I MERCATI ESTERI. Per le imprese che esportano i mercati esteri rappresentano un fattore di crescita imprescindibile. Se infatti si analizzano i dati del Research Department di Intesa Sanpaolo, che monitora le performance dei distretti industriali, emerge che è la regione del Mezzogiorno con il maggior valore di esportazioni per un valore delle vendite all’estero che supera i 3,4 miliardi di euro.È però anche la regione che rischia di più con l’avvio dei possibili dazi. L’agroalimentare del Sud ha nel distretto del caffè napoletano una delle sue eccellenze in grado di trainare la crescita. Questa realtà ha fatto registrare, infatti, un incremento del 9,7% nell’export, con l’apertura a nuovi mercati ancora inesplorati come quello greco e di altri paesi emergenti o in ripresa del bacino mediterraneo. Crescono le esportazioni anche delle conserve di Nocera (+2%) e di quello alimentare napoletano (2,3%), quest’ultimo ha beneficiato della vetrina turistica degli ultimi anni. In calo, invece, sono le esportazioni di alcune delle eccellenze campane che in passato dominavano i mercati internazionali a partire da quella di mozzarella di bufala (-1%) e dell’agricoltura irpina (-5,%).

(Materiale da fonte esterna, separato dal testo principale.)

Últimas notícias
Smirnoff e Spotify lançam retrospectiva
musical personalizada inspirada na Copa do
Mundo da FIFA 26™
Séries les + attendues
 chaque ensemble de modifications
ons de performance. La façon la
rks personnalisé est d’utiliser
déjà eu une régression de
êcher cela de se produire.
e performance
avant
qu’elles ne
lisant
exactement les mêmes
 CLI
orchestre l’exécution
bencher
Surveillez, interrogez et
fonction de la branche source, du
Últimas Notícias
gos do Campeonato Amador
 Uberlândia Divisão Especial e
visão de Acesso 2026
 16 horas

In difficoltà anche i distretti manifatturieri tradizionali che non riescono a dare ampia efficienza alla loro catena del valore come quello della moda.

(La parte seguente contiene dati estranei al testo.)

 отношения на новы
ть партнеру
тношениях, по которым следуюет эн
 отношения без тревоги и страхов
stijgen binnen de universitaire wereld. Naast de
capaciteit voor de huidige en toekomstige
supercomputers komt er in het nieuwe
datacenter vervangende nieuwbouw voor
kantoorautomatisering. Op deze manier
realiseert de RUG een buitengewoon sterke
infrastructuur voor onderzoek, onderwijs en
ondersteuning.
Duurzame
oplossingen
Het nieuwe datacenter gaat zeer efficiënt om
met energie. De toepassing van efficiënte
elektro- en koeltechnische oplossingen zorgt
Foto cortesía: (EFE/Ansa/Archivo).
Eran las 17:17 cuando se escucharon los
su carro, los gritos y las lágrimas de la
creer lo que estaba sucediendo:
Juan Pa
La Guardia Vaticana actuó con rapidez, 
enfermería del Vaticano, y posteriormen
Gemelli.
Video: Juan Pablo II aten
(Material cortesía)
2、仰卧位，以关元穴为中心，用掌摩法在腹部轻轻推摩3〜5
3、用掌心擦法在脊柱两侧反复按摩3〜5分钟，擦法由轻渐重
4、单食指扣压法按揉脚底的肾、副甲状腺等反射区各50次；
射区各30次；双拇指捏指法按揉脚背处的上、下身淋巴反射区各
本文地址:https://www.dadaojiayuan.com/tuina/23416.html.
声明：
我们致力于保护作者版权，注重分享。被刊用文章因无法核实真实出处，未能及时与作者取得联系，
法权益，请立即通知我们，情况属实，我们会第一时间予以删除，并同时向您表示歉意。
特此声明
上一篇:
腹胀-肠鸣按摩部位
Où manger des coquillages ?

L’ABBIGLIAMENTO IN CALO. Il distretto dell’abbigliamento napoletano, storico fiore all’occhiello dell’industria campana, ha visto calare le esportazioni del 5,4%, superato in negativo dal comparto calzaturiero partenopeo che perde il 6,5%. Una crisi causata dalla mancanza di strategia di diversificazione commerciale che, invece, applicate in altri distretti del Paese si sono dimostrate capaci di risollevare la filiera e di aprire nuove opportunità di mercato all’estero.

LA FARMACEUTICA. Per quanto riguarda la farmaceutica campana, con la crescita record delle esportazioni del 33,9%, traina l’intero comparto meridionale (+16,8%), compensando i dati negativi del polo aerospaziale campano che ha fatto registrare un pesante -8,5%, diretta conseguenza di un restringimento dei mercati maturi europei ed occidentali, da sempre sbocco naturale di questa filiera. A conti fatti a guidare la crescita della manifattura meridionale, in generale e campana in particolare, sono proprio quei settori che risentiranno di più dei dazi statunitensi: il food e il farmaceutico. I dazi, infatti, influiscono sui prezzi di un mercato americano che, ad oggi, rappresenta ancora il più grande sbocco per il made in Italy che vale più di 70 miliardi di euro; un mercato che anche nel 2024 è cresciuto del 6,9%. Con la sua produzione di farmaci e vaccini, l’Italia, rappresenta un attore insostituibile nella rete globale della sanità, e per questo va difesa dalle minacce di protezionismo internazionale.